Die schicken mir umgehend eine neue Kettenstrebe. Die gebrochene geht dann zur Untersuchung zurück an Radon.

@Aalex Ich fahre mit dem Rad Enduro. Da sind Waldwege dabei, aber na klar auch Trails unterschiedlicher Natur.


----------



## dermute (21. Mai 2014)

Na gratuliere! 

Da hoff ich mal das meine Bearbeitung bei Radon auch so schnell voran geht wie bei dir und das man auch ohne öffentliche Anschuldigung und drohen mit Anwalt noch was erreichen kann


----------



## ChrisStahl (21. Mai 2014)

dermute schrieb:


> Na gratuliere!
> 
> Da hoff ich mal das meine Bearbeitung bei Radon auch so schnell voran geht wie bei dir und das man auch ohne öffentliche Anschuldigung und drohen mit Anwalt noch was erreichen kann



Klar, wir sind dran. Schick mir mal eine PM wenn sich was getan hat.
Mit dem letzten Teil des Satzes geht bei uns gar nichts, da werden wir sooooo müüüüdee.


----------



## MTB-News.de




----------



## dermute (21. Mai 2014)

Bitte nicht falsch verstehen, das war keine Kritik an euch sondern an dem gefühlt sehr hohen Aufkommen an Beschwerden hier im Forum. 
Kummer im Kummerkasten o.ä. mitteilen ist doch in Ordnung, aber manche übertreiben es gleich weil nach 1 Tag noch keine finale Antwort kam...

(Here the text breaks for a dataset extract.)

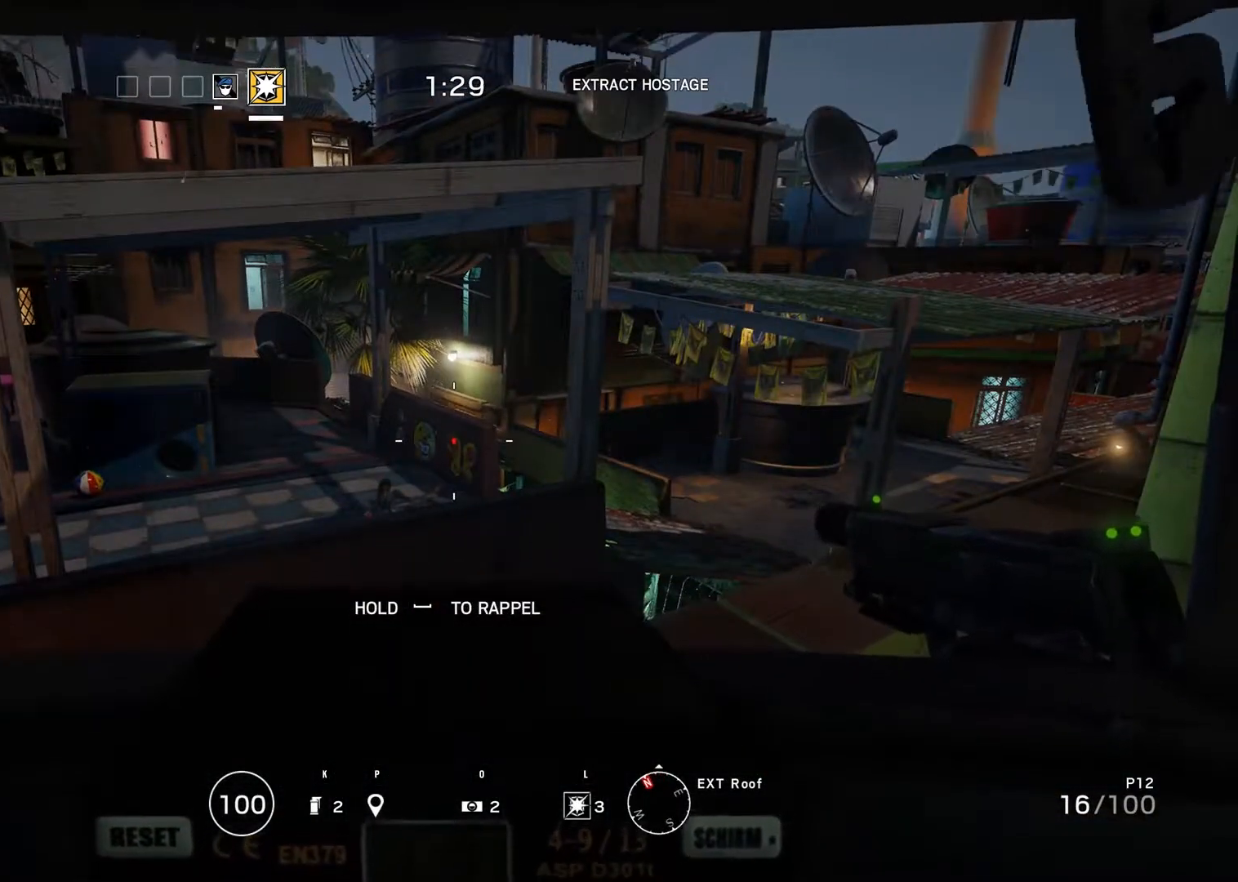
{"keys": [], "mouse": [], "events": []}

Sent from my Samsung Ativ S using Tapatalk


----------



## Dusius (21. Mai 2014)

Also ich fine es nicht gut, dass hier direkt ein Thema eröffnet wird. Klar ist es ärgerlich wenn mal was kaputt geht, kenne das selber (Allerdings nicht von Radon  ). 
Die Gründe für den Defekt sind ja nicht bekannt und es kann beim besten Willen alles sein, von Produktionsfehler über Montagefehler bis was weiß ich was.
Mit diesem Thema hier werden nur Interessenten abgeschreckt und Besitzer verängstigt. Klar kann es auch ein Konstruktionsfehler sein und darüber sollte man dann schon informiert werden... Aber wie schon gesagt steht alles noch in den Sternen..
Denke so was sollte IMMER erst per Mail, PN besprochen werden..


----------



## cemetery (21. Mai 2014)

Dusius schrieb:


> Also ich fine es nicht gut, dass hier direkt ein Thema eröffnet wird.

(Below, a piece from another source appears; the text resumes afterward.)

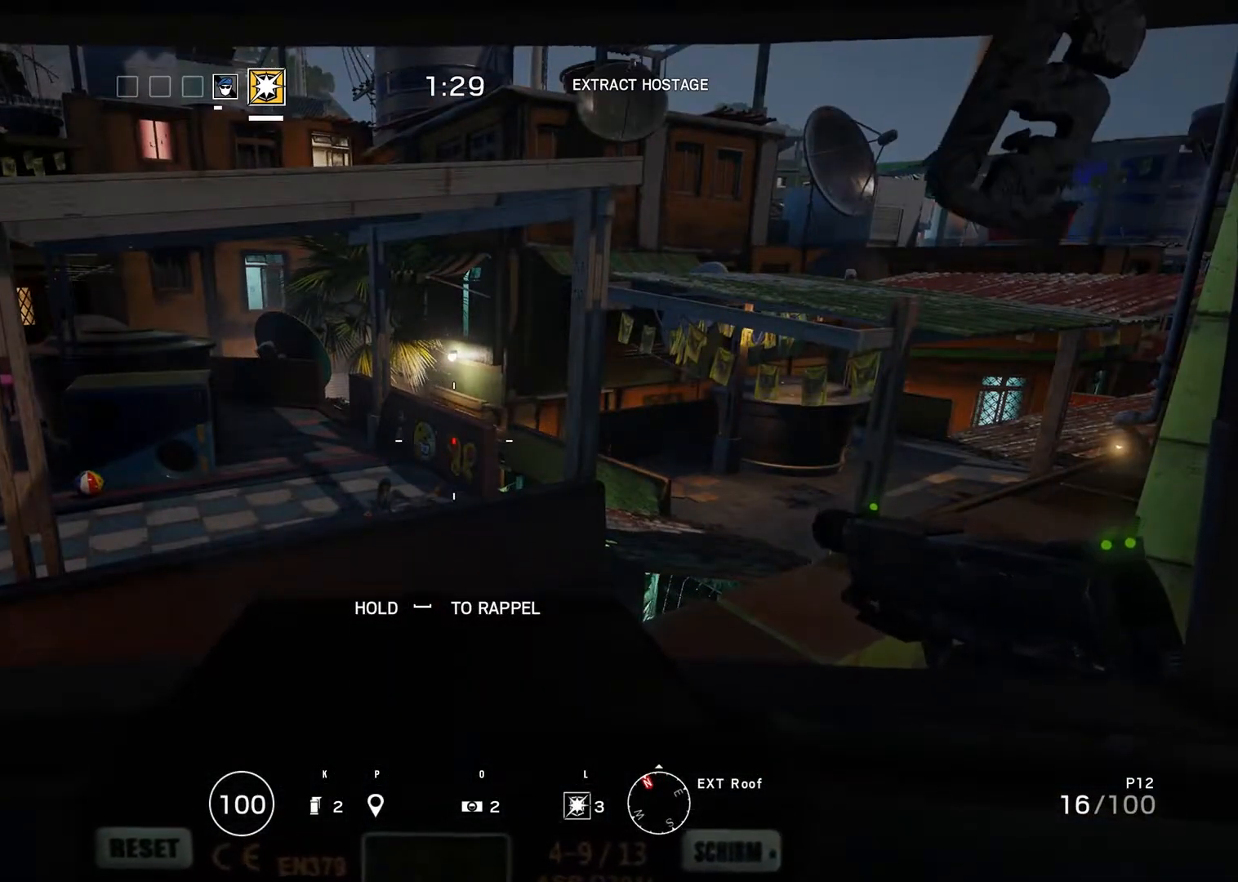
{"keys": [], "mouse": [], "events": []}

Da hast du sicher nicht unrecht. Man kann den Frust des Threaderstellers aber gut nachvollziehen und dafür hat er es trotzdem noch sehr sachlich geschildert und nicht, wie viele andere, gleich alles negativ geredet. Da Radon hier ja, unter anderem durch Chris und Bodo, sehr gut vertreten ist kann man hier ja auch zeigen dass man den Kunden bei solchen Problemen, die immer passieren können, nicht im Regen stehen lässt. Man kann der Sache also auch was positives abgewinnen.


----------



## Aalex (21. Mai 2014)

kann trotzdem ein doofes licht auf das produkt werfen

"aus unerfindlichen Gründen" ist jetzt halt erstmal so dahingestellt. Was mit dem Rad angestellt wurde wird hier keiner erfahren. Der potenzielle Kunde liest nur "Rahmenbruch".

das ist etwas einseitig.

Ein beidseitiger Riss der Kettenstreben ist jedenfalls sehr ungewöhnlich. Sei es nun Überbelastung, eine verpatzte Landung oder doch ein Materialfehler. Das interessiert die meisten gar nicht. Im Biergarten heißt es dann "ja vom Slide hab ich gelesen, dass die reißen"

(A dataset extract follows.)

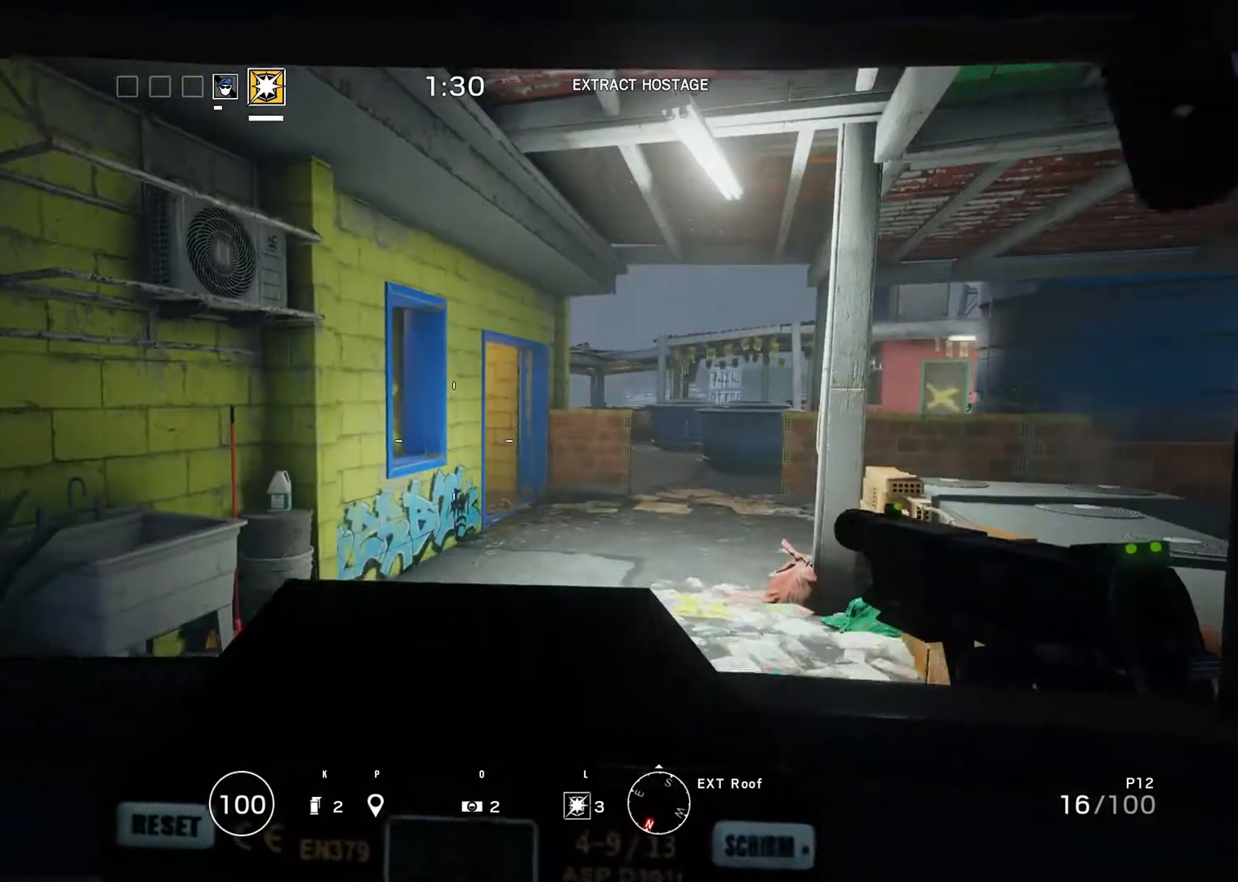
{"keys": [], "mouse": [], "events": []}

da kann der TE jetzt nicht viel für. so sind die leute eben drauf.


----------



## greg12 (22. Mai 2014)

und warum sollte man es nicht kundtun, dass die kettenstreben gerissen sind? das problem gabs ja bei den ersten alu slides auch mehrfach. und wem hats geschadet? glaub niemand. radon verkauft mehr bikes als je zuvor. hat mehr kunden als je zuvor, von daher waren die damaligen meldungen auch nicht geschäftsschädigend.


----------



## Teddy112 (22. Mai 2014)

Servus,
ich finde es ehrlich gesagt sogar geschäftsfördernd!
Bin auch dabei mir ein neues Enduro zu zulegen.
Hier liebäugle ich mit dem Slide Carbon.
Natürlich hat man aber auch immer im Hinterkopf "hält das, was ist wen doch was bricht, usw.“
Mit der Offenheit die hier seitens Radon an den Tag gelegt wird, wurden bei mir die letzten Zweifel ausgeräumt.
Egal für welche Marke man sich letztendlich entscheidet, es wird immer wieder vorkommen dass ein Rahmen bricht, Kettenstreben nicht halten und dies und das nicht funzt……
Viel Wichter finde ich es, wie durch den Hersteller/Händler dann mit solchen Sachen umgegangen wird.
Grüße
Christian


----------



## MTB-News.de




----------



## Dusius (22. Mai 2014)

Stimmt schon auch.. 
Richtig interessant wäre, wie das ganze gebrochen ist bzw. bei welcher Aktion.


----------



## Frank_Bee (22. Mai 2014)

@Teddy112
So seh ich das auch. Ich bin nach wie vor vom Slide Carbon überzeugt!
Und Radon hat sehr vorbildlich auf den Vorfall reagiert. Deshalb werden die Leute, die hier mitlesen, auch sicher keinen Unsinn im Biergarten verbreiten.

@Dusius
Wie das gebrochen ist, kann man momentan nicht sagen. Dazu wird die Kettenstrebe umgehend an Radon geschickt und untersucht. Solange mußt Du Dich gedulden.
Bemerkt, dass was nicht stimmt, hatte ich wärend der Abfahrt auf einem Trail im Schwarzwald (bei Freiburg).
Sturz hatte ich keinen.
Ob da jetzt ein Stein dagegen geflogen ist, oder sonst was, wäre reine Spekulation. Wir hatten direkt im Trail das Bike untersucht und die Hautbruchstelle (auf der Seite der Kette) nicht mal entdeckt, weil der Neoprenschutz über der Strebe keine Beschädigung aufwieß.
Auf der anderen Seite der Kettenstrebe war jedoch ein Riß zu erkennen.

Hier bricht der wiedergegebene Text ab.